45. The board decided not to take this line of argument into account because it had not been made in the preceding written proceedings. It therefore represented an amendment to the appeal case of appellant II, made after notification of a summons to oral proceedings. Pursuant to Article 13(2) RPBA 2020 such an amendment is, in principle, not to be taken into account unless there are exceptional circumstances, which have been justified with cogent reasons. No such reasons were supplied.

Admission of an objection of unallowable extension of scope pursuant to Article 123(3) EPC (Article 13(2) RPBA)

46. At the oral proceedings before the board, appellant II also requested to present a line of argument to the effect that the amendments in claim 1 of auxiliary request 3 resulted in an extension of scope vis-à-vis the patent as granted and were therefore not allowable. They stated that they had not made this argument before during the appeal proceedings and did not have cogent reasons for doing so only at this late stage.

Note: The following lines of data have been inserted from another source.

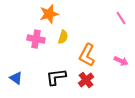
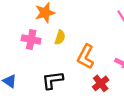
red cross: (86, 80) -> (101, 83), moved

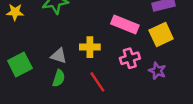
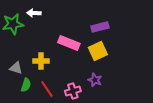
pink cross: (130, 58) -> (73, 91), moved
green semicircle: (59, 78) -> (26, 85), moved

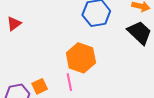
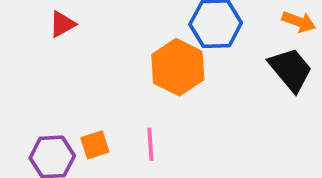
orange hexagon: (81, 58) -> (178, 67), moved

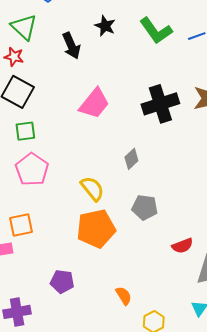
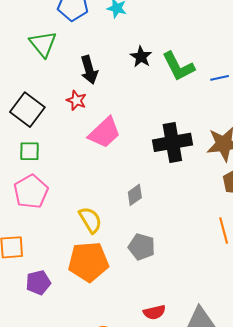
black star: (105, 26) -> (141, 57), moved
red star: (14, 57) -> (76, 100), moved
red semicircle: (182, 246) -> (154, 312), moved
purple pentagon: (62, 282) -> (38, 283), moved, turned -30

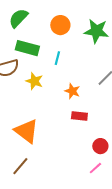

47. The board decided not to take this line of argument into account pursuant to Article 13(2) RPBA (see point 44. above).

48. In view of the above considerations, the appeal of appellant II is not allowable and must be dismissed. The second auxiliary claim request of appellant I, i.e. that the patent be maintained on the basis of the set of claims of auxiliary request 3, as filed with the letter dated 4 January 2018 is allowable.

Order

For these reasons it is decided that:

1. The decision under appeal is set aside.

2. The case is remitted to the opposition division with the order to maintain the patent on the basis of the set of claims of auxiliary request 3 as filed with the reply dated 4 January 2018 to appellant II's statement of grounds appeal, with a description to be adapted thereto.